To remove any lack of clarity about this, we now also briefly report in the beginning of the discussion section that the results cannot be explained by unequal trial counts:
“We found that in both experiments, criterion shifts modulated effect size in neural measures of ‘unconscious’ (unseen) and/or ‘conscious’ (seen) processing, and that this happens even though the conservative and liberal condition used the same independent training data (identical classifiers), and even though the trial counts in the test sets were equated for the conservative and liberal condition.”
Reviewer #3 (Public review):
Summary:
Fahrenfort et al. investigate how liberal or conservative criterion placement in a detection task affects the construct validity of neural measures of unconscious cognition and conscious processing. Participants identified instances of "seen" or "unseen" in a detection task, a method known as post hoc sorting. Simulation data convincingly demonstrate that, counterintuitively, a conservative criterion inflates effect sizes of neural measures compared to a liberal criterion. While the impact of criterion shifts on effect size is suggested by signal detection theory, this study is the first to address this explicitly within the consciousness literature. Decoding analysis of data from two EEG experiments further shows that different criteria lead to differential effects on classifier performance in post hoc sorting. The findings underscore the pervasive influence of experimental design and participant reports on neural measures of consciousness, revealing that criterion placement poses a critical challenge for researchers.
Strengths and Weaknesses
One of the strengths of this study is the inclusion of the Perceptual Awareness Scale (PAS), which allows participants to provide more nuanced responses regarding their perceptual experiences. This approach ensures that responses at the lowest awareness level (selection 0) are made only when trials are genuinely unseen. This methodological choice is important as it helps prevent the overestimation of unconscious processing, enhancing the validity of the findings.

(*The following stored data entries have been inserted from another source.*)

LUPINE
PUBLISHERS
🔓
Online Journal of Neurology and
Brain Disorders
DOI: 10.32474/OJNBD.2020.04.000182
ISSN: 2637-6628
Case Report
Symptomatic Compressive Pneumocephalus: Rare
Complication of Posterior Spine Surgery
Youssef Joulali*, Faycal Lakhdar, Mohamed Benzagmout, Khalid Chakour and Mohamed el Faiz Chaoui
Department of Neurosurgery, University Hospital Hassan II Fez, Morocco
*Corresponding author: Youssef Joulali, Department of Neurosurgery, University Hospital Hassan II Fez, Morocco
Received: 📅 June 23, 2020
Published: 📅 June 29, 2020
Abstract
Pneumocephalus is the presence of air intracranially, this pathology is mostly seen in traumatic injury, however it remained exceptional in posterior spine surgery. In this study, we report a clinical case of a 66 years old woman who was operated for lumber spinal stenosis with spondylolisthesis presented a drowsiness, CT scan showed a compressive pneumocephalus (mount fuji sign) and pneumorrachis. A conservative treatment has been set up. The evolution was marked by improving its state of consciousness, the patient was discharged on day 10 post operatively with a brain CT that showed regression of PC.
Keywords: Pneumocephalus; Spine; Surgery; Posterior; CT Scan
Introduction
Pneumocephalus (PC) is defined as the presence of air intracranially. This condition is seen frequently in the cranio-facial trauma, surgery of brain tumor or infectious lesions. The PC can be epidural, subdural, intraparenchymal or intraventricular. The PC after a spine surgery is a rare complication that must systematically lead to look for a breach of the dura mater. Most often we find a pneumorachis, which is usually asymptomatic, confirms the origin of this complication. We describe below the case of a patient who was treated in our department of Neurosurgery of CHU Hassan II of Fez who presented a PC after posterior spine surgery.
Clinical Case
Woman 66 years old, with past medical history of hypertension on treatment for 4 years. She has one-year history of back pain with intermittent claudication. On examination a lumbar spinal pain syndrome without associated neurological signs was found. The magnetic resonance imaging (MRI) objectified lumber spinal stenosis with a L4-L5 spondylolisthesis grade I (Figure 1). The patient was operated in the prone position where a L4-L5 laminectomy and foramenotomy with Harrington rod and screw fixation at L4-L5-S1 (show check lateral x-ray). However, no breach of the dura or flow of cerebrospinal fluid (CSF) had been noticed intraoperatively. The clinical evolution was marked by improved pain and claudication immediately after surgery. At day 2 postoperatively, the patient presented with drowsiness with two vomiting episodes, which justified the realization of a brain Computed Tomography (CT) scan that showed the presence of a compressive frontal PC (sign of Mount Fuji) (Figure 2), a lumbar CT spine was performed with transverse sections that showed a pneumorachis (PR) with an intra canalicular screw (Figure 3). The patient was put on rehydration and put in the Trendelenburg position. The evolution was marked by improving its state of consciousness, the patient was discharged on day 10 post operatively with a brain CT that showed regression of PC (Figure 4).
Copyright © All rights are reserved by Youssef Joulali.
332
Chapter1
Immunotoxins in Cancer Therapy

The authors also do a commendable job in the discussion by addressing alternative paradigms, such as wagering paradigms, as a possible remedy to the criterion problem (Peters & Lau, 2015; Dienes & Seth, 2010). Their consideration of these alternatives provides a balanced view and strengthens the overall discussion.
Our initial review identified a lack of measures of variance as one potential weakness of this work. However we agree with the authors' response that plotting individual datapoints for each condition is indeed a good visualization of variance within a dataset.
Impact of the Work:
This study effectively demonstrates a phenomenon that, while understood within the context of signal detection theory, has been largely unexplored within the consciousness literature. Subjective measures may not reliably capture the construct they aim to measure due to criterion confounds. Future research on neural measures of consciousness should account for this issue, and no-report measures may be necessary until the criterion problem is resolved.
We thank reviewer 3 for their positive words and for taking the time to evaluate our manuscript.